この日特に大きく下げたのは30年債相場で、利回りは11bp上昇の2.6%となった。
10年債利回りの相対力指数(RSI、期間14日)は約34。一時は30を下回った。同指数が30を下回ると、利回りの下げが大き過ぎ、かつペースも速過ぎる可能性を示唆する。
米商務省の発表によると1月の小売売上高は前月比0.2%増で、伸び率は前月と同じだった。前月は速報値では減少だったが、増加に修正された。ブルームバーグがまとめたエコノミスト調査の中央値では、1月は0.1%増が見込まれていた。
FTNファイナンシャルの金利戦略責任者、ジム・ボーゲル氏は「相場はまだ上昇モードにある。単に身をかがめて次の一撃を待ってはいない」とし、「ここ半年に発表された小売売上高で、平均的ないし良好といえる内容は今回が2回目だ」と述べた。
先物トレーダーらが織り込む年内の利上げ確率は30%と、年初時点の93%から低下している。この算出は、次の利上げ後に実効フェデラルファンド(FF)金利が新たな目標レンジの中央になるとの仮定に基づく。
◎NY金:反落、週間ベースでは2008年以来の大幅高
12日のニューヨーク金先物相場は反落。週間ベースでは7年ぶりの大幅高となった。世界的な株安やドルの下落から逃避する動きが強まった。
ミトンオプティマル・グループの商品担当最高投資責任者(CIO)、アンディー・ファフ氏は電話取材で、「金はここのところハリケーンのようにあらゆる要素から力を吸い上げながら上昇してきた」と指摘した。

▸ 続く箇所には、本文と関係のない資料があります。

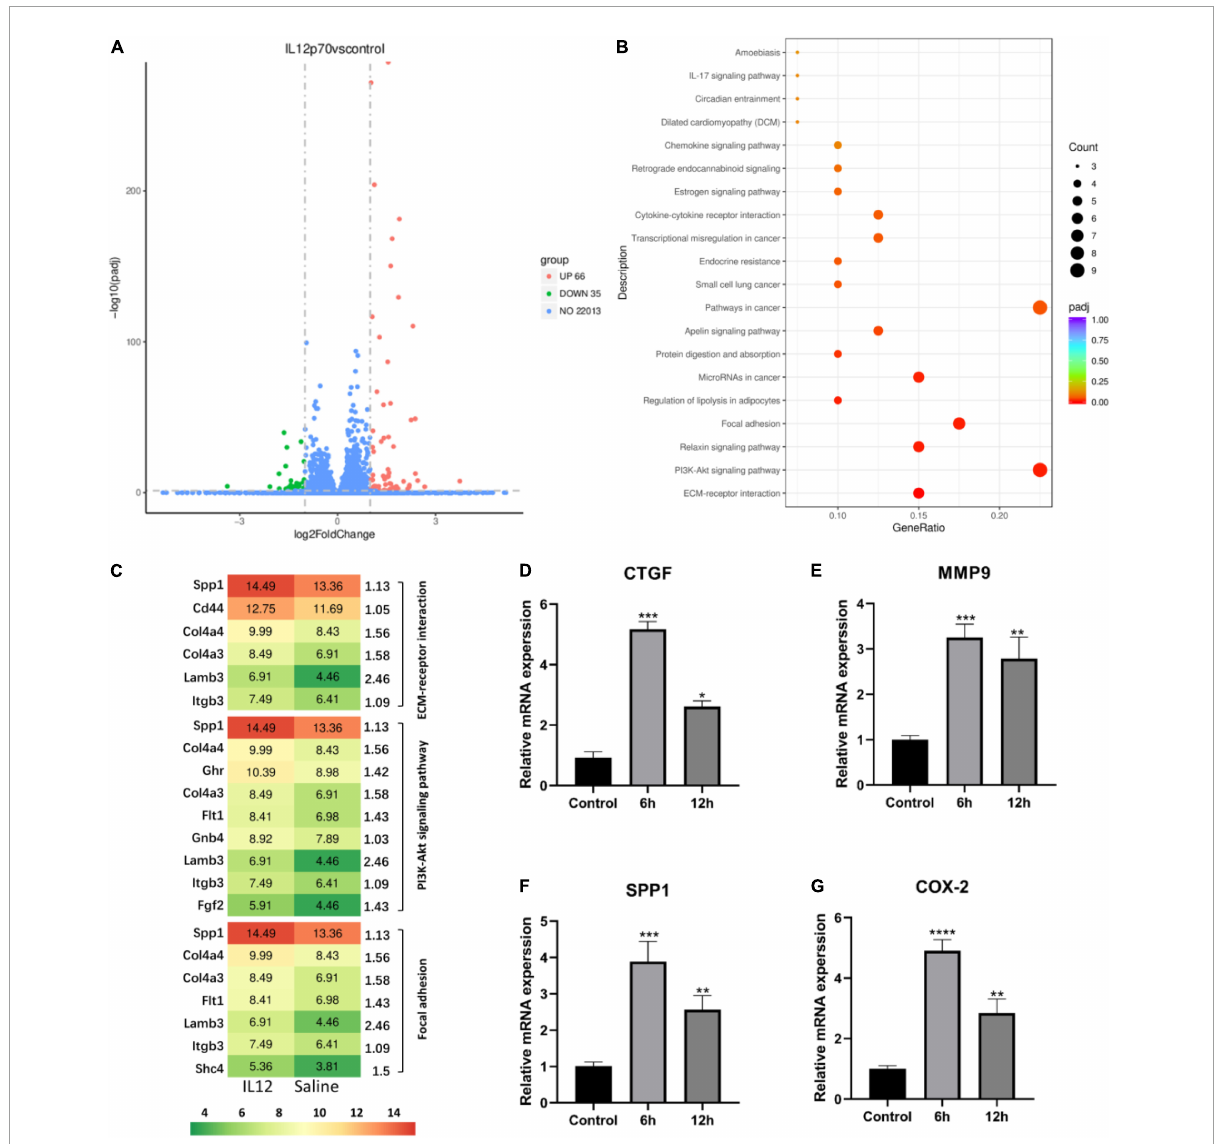
FIGURE4 Differentially expressed genes in IL-12 treated mouse podocytes. (A) A volcano plot of differentially expressed genes in the IL-12-treated group versus the control group of podocytes. A fold-change > 2 and adjusted P < 0.05 were used as the screening criteria. (B) The Kyoto Encyclopedia of Genes and Genomes (KEGG) pathway enrichment analysis results of differentially expressed genes in the IL-12 treatment group and control group. The color depth is related to the adjusted P -value. (C) The related genes associated with ECM–receptor interaction, PI3K-Akt, and focal adhesion signaling pathways. (D–G) Quantification of relative mRNA expressions of the CTGF , MMP9 , SPP1 , and COX-2 by qPCR. The podocytes in the IL-12-treated group were incubated with 400 ng/mL IL-12 for 6 h. ** P < 0.01, *** P < 0.001, **** P <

ニューヨーク商品取引所(COMEX)の金先物4月限は前日比0.7%安の1オンス=1239.40ドルで終了。週間では7.1%高と、2008年12月以来の大幅上昇となった。
銀先物3月限は0.1%未満下げて15.79ドル。ニューヨーク商業取引所(NYMEX)のプラチナは下落。パラジウムは上昇した。
◎NY原油:7年ぶりの大幅高、株反発とUAE高官発言で
12日のニューヨーク原油先物市場ではウェスト・テキサス・インターミディエート(WTI)先物が急伸し、7年ぶりの大幅上昇。株式相場の反発と、石油輸出国機構(OPEC)には他の産油国と協力する用意があるとしたアラブ首長国連邦(UAE)エネルギー相の発言が好感された。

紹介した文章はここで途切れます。